▶ **WHAT NEEDS TO BE DONE**
Only the lines from the one containing "Videoüberwachung" to the end of the entries should be written out, each exactly as it stands, both ends included.

▶ **EXERCISE DATA**
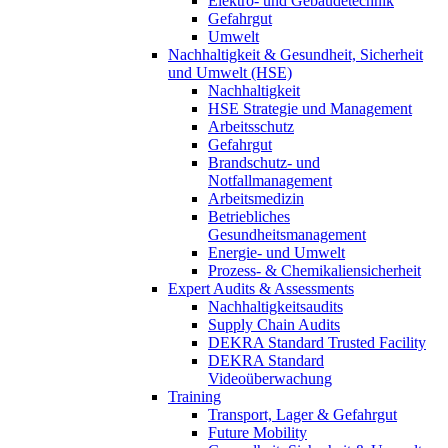
Elektro- und Gebäudetechnik
Gefahrgut
Umwelt
Nachhaltigkeit & Gesundheit, Sicherheit
und Umwelt (HSE)
Nachhaltigkeit
HSE Strategie und Management
Arbeitsschutz
Gefahrgut
Brandschutz- und
Notfallmanagement
Arbeitsmedizin
Betriebliches
Gesundheitsmanagement
Energie- und Umwelt
Prozess- & Chemikaliensicherheit
Expert Audits & Assessments
Nachhaltigkeitsaudits
Supply Chain Audits
DEKRA Standard Trusted Facility
DEKRA Standard
Videoüberwachung
Training
Transport, Lager & Gefahrgut
Future Mobility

▶ **EXERCISE OUTPUT**
Videoüberwachung
Training
Transport, Lager & Gefahrgut
Future Mobility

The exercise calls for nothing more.